多くの銀行で定期預金に「逆イールド」が発生
中国最大の経済情報メディア「第一財経」の統計によると、懐仁農商銀行、朔州農商銀行、みずほ銀行など複数の中小銀行が最近、新規定期預金金利を発表しました。その中で、1年・2年の定期預金金利が同水準、または逆イールド現象が見られました。
1月22日から、朔州農商銀行は一部の定期預金金利を調整し、1年物の金利が2年物を上回り、3年物の金利が5年物を上回るという金利の逆転が発生しました。
また、2月1日には、広東南澳農商銀行が定期預金の金利を調整し、1年物と2年物の金利が同水準となりました。
「2年預金より1年預金の方が有利」といった見出しが、すぐに微博(ウェイボー)のトレンド入りしました。
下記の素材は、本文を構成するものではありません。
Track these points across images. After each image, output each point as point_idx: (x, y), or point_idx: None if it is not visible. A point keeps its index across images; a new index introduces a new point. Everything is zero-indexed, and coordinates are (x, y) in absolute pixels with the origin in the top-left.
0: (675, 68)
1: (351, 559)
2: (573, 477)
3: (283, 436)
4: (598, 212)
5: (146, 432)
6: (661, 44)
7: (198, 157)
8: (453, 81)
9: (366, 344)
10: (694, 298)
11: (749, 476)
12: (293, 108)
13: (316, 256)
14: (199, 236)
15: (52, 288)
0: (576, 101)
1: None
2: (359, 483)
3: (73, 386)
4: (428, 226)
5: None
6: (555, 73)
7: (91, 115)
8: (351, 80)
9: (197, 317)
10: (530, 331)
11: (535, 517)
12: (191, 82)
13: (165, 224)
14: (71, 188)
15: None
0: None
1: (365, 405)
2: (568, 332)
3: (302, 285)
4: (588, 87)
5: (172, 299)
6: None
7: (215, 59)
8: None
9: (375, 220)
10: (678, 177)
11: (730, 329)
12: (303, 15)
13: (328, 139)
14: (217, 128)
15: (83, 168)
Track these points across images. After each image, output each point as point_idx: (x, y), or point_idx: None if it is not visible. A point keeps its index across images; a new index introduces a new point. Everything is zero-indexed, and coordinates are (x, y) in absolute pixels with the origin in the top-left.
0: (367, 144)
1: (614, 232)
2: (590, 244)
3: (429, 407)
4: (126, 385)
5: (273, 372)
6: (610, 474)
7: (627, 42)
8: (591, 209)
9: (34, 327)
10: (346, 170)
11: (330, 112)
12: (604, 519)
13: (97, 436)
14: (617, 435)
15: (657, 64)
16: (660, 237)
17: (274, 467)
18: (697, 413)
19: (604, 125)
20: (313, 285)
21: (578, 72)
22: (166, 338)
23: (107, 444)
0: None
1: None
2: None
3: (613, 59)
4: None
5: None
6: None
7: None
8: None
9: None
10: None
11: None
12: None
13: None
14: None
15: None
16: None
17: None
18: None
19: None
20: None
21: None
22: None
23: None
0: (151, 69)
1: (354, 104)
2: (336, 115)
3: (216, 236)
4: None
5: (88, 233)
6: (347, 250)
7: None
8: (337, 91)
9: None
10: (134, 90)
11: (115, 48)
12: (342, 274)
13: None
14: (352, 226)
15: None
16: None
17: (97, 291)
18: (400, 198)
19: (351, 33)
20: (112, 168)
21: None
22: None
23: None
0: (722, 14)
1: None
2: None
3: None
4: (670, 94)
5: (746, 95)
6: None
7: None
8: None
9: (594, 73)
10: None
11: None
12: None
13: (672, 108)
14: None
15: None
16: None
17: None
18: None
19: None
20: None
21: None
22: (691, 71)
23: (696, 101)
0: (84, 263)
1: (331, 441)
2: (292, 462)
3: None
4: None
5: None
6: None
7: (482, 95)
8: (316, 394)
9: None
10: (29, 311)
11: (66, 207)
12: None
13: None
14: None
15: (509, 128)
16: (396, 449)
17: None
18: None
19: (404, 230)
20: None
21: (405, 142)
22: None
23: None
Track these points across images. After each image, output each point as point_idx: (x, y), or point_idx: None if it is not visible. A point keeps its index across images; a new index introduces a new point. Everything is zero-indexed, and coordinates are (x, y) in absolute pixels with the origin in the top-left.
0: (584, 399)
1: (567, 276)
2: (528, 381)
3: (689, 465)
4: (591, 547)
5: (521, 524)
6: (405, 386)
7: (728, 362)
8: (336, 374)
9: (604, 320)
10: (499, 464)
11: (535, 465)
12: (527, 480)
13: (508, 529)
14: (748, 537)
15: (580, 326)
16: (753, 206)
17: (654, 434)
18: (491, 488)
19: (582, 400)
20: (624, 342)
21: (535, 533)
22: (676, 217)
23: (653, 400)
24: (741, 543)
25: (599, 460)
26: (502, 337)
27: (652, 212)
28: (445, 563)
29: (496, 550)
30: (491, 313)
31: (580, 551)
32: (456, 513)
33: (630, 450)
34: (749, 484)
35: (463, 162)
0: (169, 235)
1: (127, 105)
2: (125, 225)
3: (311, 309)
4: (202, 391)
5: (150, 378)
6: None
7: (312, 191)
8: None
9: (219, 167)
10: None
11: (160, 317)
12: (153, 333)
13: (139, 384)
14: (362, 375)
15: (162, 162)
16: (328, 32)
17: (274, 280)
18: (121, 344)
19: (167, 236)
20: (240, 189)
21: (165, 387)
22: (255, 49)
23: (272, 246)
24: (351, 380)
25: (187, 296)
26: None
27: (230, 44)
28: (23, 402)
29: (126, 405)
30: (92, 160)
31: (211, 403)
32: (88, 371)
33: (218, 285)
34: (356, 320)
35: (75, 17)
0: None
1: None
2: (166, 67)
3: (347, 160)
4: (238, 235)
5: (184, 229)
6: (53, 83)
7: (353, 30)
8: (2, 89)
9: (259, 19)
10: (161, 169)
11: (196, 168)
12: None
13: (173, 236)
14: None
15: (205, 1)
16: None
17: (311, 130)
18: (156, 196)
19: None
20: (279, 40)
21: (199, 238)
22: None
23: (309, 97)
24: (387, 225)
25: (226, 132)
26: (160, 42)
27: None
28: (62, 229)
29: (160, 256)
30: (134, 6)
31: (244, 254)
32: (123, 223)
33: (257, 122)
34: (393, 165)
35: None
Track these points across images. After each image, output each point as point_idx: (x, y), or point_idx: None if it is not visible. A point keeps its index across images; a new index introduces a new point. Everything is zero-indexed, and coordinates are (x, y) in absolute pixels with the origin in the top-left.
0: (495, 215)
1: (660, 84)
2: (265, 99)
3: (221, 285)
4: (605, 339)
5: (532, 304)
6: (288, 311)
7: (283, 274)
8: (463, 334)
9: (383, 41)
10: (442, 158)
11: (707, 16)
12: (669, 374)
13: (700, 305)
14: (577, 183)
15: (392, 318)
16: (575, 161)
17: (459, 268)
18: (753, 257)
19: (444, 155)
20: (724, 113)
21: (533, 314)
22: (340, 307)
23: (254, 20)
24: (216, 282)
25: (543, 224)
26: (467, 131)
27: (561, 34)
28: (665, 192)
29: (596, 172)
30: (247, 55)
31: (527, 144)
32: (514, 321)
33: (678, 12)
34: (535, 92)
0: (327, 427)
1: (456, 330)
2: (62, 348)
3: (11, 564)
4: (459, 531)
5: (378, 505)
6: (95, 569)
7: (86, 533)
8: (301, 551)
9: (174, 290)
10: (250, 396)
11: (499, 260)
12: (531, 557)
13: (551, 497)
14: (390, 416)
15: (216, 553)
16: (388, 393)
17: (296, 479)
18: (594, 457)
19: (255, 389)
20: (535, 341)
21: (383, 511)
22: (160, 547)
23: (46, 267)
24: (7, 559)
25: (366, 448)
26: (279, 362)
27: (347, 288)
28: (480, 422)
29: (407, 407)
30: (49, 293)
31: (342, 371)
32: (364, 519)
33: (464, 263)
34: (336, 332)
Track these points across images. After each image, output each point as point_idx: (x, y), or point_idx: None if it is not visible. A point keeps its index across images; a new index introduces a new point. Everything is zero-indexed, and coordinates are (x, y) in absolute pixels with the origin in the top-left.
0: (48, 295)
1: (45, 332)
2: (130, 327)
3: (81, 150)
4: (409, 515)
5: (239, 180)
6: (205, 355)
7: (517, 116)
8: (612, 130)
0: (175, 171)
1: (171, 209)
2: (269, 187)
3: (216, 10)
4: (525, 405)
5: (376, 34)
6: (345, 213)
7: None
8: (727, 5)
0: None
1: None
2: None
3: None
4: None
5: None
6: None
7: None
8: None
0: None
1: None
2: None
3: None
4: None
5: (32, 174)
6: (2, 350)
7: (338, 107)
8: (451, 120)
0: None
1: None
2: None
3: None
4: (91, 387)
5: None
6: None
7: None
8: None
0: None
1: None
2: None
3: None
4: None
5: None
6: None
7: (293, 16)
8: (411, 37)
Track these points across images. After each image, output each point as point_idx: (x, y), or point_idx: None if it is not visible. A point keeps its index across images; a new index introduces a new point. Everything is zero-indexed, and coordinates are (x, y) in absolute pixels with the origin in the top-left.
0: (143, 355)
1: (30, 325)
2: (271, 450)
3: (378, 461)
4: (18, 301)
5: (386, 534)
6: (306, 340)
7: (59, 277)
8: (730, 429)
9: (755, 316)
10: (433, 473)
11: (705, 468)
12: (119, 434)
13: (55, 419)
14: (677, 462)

「これは経済衰退の兆候だ。アメリカの事例を参考にすると、利率の逆イールドが発生した後、1~2年以内に経済が衰退する確率は80%を超える。今のうちに食料などを備蓄しておかないと、厳しい冬がやってくる」
「銀行の担当者も私的な場では正直に話している。『来年も経済がこのまま低迷し続けたら、1.75%の金利すら提供できなくなる』と」
「お金をどこに置くべきか?銀行に預ければ価値が目減りするかもしれないし、金融商品を買えば破綻のリスクがある。かといって、布団の下に隠してもインフレで価値が下がる恐れがある」
金利の逆イールドは地方銀行の資金不足を反映
ラジオ・フリー・アジアの報道によると、台湾の中華経済研究院の王国臣研究員は、今回の現象について「一般的に、金利の逆転現象は国債市場で見られるものだが、定期預金の金利が逆転するのは極めて珍しい。これは、中国の一部の地方銀行が短期資金の確保を急いでいることと関係がある可能性が高い」と分析しています。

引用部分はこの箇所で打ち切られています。